Chi-chi Nwanoku after she was made a CBE (Victoria Jones/PA)
Ellie Ng, PA

The founder of the first professional orchestra in Europe to be made up of a majority of black and minority ethnic musicians said being made a CBE “rubber stamps” the work she is doing to diversify classical music.

Double bassist Chi-chi Nwanoku founded the Chineke! Foundation to celebrate inclusion and diversity in the musical genre.

She was made a CBE at Buckingham Palace on Friday for services to music and diversity.

Ms Nwanoku told the PA news agency: “This sort of occasion rubber stamps the knowledge that I can carry on doing the work that I'm doing which is opening that door and creating a platform of opportunity in the classical music world to those otherwise previously unseen.”

The Chineke! Orchestra is now a resident orchestra at the Southbank Centre and is about to embark on its first tour of North America.

It has also just been made a National Portfolio Organisation for the first time.

Ms Nwanoku told PA she hopes recent recognition of her orchestra sends a “big message” to the arts industry that “it is not a day too soon to think about how inclusive we can all be”.

She wants to push to diversify not only musicians on stage, but composers and the type of music played as well.

The double bassist said she experienced a “trigger point” to create the orchestra in September 2014.

She told PA that then Culture Secretary Ed Vaizey invited her to a pre-concert reception ahead of a performance by the Congo's Kinshasa Symphony Orchestra after they bumped into each other on their way to the concert.

She said she found out at the reception that there was a documentary being filmed about the orchestra but there “was not a single black person in the room” at that time.

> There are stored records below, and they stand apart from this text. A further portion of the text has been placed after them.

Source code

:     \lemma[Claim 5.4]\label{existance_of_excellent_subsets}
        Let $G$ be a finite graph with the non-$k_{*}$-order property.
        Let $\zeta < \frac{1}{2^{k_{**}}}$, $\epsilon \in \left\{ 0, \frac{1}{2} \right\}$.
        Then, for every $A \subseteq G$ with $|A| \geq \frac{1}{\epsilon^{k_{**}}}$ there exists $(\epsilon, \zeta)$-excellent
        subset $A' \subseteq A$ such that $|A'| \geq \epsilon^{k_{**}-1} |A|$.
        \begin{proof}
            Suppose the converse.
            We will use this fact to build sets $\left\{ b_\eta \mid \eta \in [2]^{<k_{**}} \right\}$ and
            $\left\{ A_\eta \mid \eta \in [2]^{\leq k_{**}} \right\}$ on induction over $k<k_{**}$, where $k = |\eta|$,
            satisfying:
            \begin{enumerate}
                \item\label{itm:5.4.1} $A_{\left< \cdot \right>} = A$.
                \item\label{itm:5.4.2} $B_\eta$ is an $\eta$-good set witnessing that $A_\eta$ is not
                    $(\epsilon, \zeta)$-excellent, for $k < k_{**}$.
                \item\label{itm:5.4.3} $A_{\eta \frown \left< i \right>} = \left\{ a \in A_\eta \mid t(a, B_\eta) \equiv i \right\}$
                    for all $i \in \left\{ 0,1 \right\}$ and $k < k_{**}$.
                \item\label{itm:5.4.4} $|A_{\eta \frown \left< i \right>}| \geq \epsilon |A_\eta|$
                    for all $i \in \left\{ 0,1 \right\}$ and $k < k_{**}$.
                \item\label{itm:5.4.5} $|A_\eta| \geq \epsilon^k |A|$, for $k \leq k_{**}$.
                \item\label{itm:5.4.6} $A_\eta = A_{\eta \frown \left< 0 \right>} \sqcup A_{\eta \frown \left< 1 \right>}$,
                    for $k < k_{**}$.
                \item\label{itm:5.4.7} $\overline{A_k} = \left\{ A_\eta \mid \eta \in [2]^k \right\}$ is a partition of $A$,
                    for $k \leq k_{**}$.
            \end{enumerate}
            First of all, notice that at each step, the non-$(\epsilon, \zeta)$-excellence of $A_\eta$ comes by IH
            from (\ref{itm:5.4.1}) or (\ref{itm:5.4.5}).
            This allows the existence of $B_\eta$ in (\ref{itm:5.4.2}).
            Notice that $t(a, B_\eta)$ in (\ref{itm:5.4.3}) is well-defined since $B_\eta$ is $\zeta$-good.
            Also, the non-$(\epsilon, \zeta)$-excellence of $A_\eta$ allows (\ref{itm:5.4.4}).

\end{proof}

“This was the lightbulb moment,” she said.

And she remembered thinking: “This is the 21st century, it shouldn't be a novelty that there is more than one black face playing Beethoven.”

Ms Nwanoku told PA she phoned every music establishment in the country the next day telling them she wanted to build an orchestra that celebrates inclusion and diversity.

She added: “The more I looked, the more I found. That well of talent runs deep.”